Process to Network
People struggling to transition from process to network and from complicated to complex, often complain it feels like “…an unstructured free for all.” This is a typical and expected interpretation of key properties like emergence, non-determinism and self-organization. Maturation and evolution from failing, linear and order-system approach to networks and complexity is not easy.
One of the more harmful ethos of contemporary business training is the ‘bias to action.’ People proudly exclaim they are a, “Ready, Fire, Aim!” culture. Inaction is seen as a weakness, a defect. Doing something was better than nothing.

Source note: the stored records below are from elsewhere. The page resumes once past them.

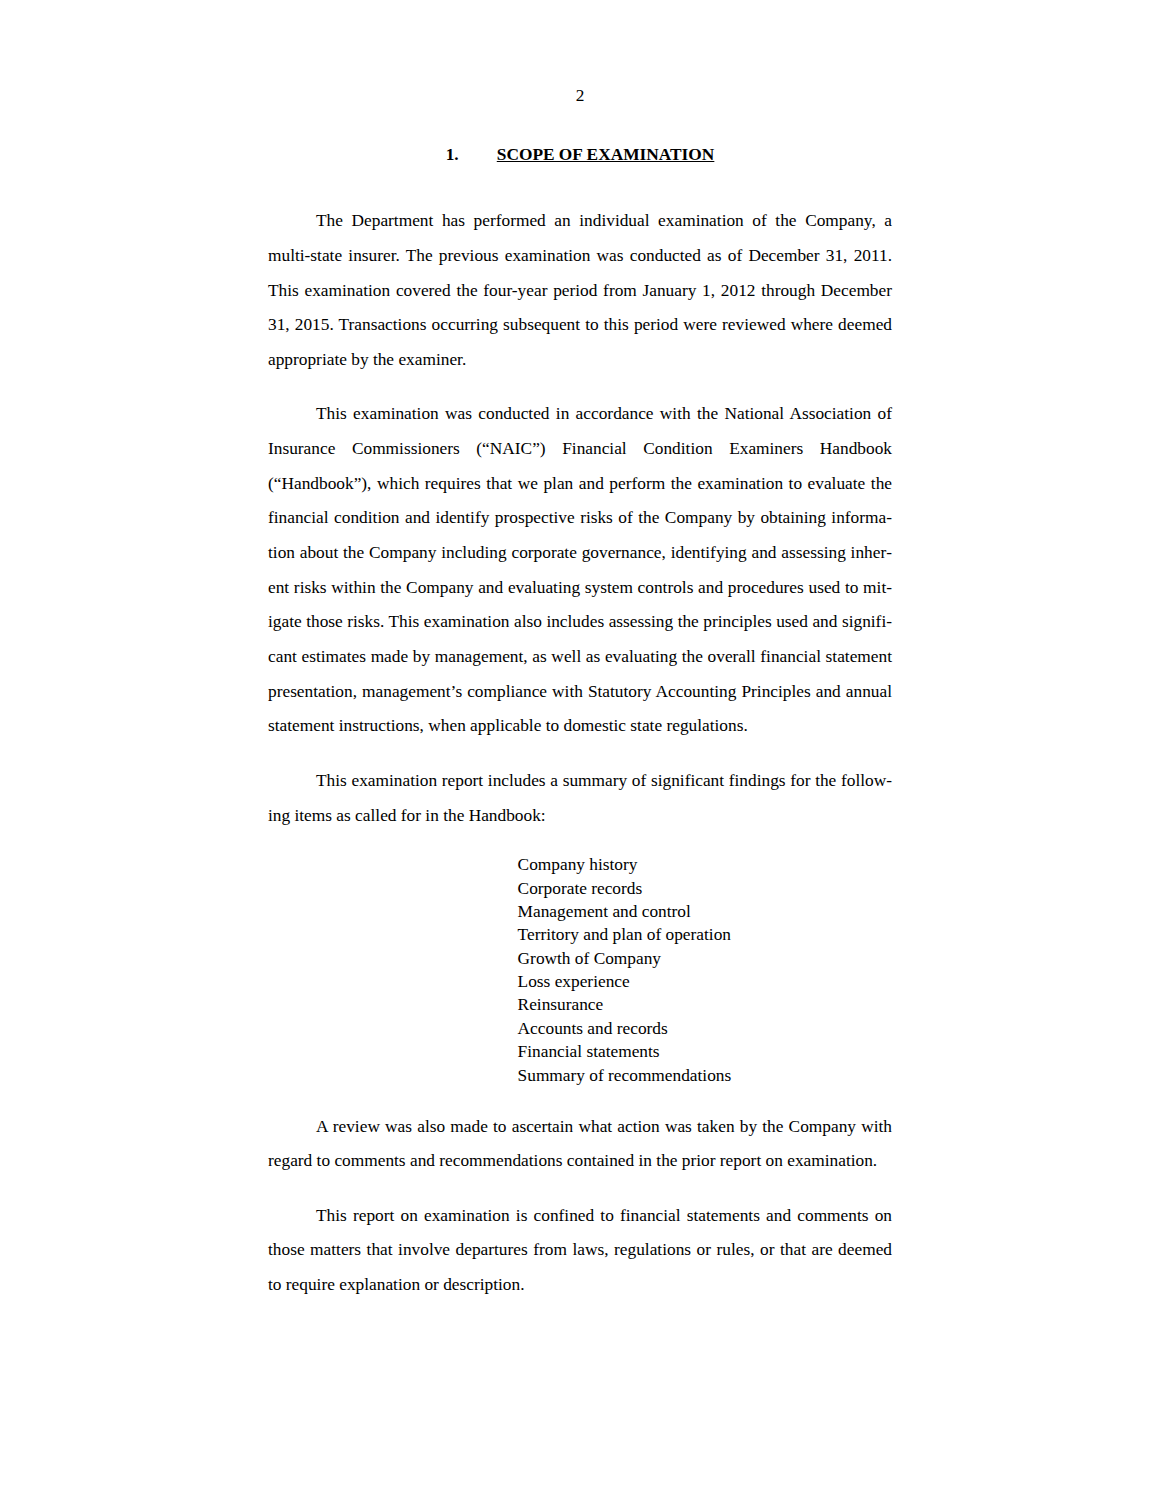2
1. SCOPE OF EXAMINATION
The Department has performed an individual examination of the Company, a multi-state insurer. The previous examination was conducted as of December 31, 2011. This examination covered the four-year period from January 1, 2012 through December 31, 2015. Transactions occurring subsequent to this period were reviewed where deemed appropriate by the examiner.
This examination was conducted in accordance with the National Association of Insurance Commissioners (“NAIC”) Financial Condition Examiners Handbook (“Handbook”), which requires that we plan and perform the examination to evaluate the financial condition and identify prospective risks of the Company by obtaining information about the Company including corporate governance, identifying and assessing inherent risks within the Company and evaluating system controls and procedures used to mitigate those risks. This examination also includes assessing the principles used and significant estimates made by management, as well as evaluating the overall financial statement presentation, management’s compliance with Statutory Accounting Principles and annual statement instructions, when applicable to domestic state regulations.
This examination report includes a summary of significant findings for the following items as called for in the Handbook:
Company history
Corporate records
Management and control
Territory and plan of operation
Growth of Company
Loss experience
Reinsurance
Accounts and records
Financial statements
Summary of recommendations
A review was also made to ascertain what action was taken by the Company with regard to comments and recommendations contained in the prior report on examination.
This report on examination is confined to financial statements and comments on those matters that involve departures from laws, regulations or rules, or that are deemed to require explanation or description.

While this is okay in deeply heuristically-oriented learning culture, for most it does more harm than good.
Today, there is a headlong flight to the social reorientation of everything. It is important since it is how humans behave. It is not engineering. There is no way to control or command it.
The ‘bias to action’ is counterproductive. The reason is because complex networks are only served, never created. The structures, properties, performance emerges from interaction and flow only. They are not conceived, designed or executed. They do not respond to intervention, reductionism or analysis. BPR is the antithesis of complex network comprehension.
The simple fact is 20th Century management modalities of controlling, commanding, engineering, processes and management are counterproductive. Enterprise productivity, innovation and prosperity is led by cultivation, coordination and conversation. Modern business must retired their pernicious process hierarchies. They must develop an authentic network comprehension and a bias to thinking, narrative and sensmaking.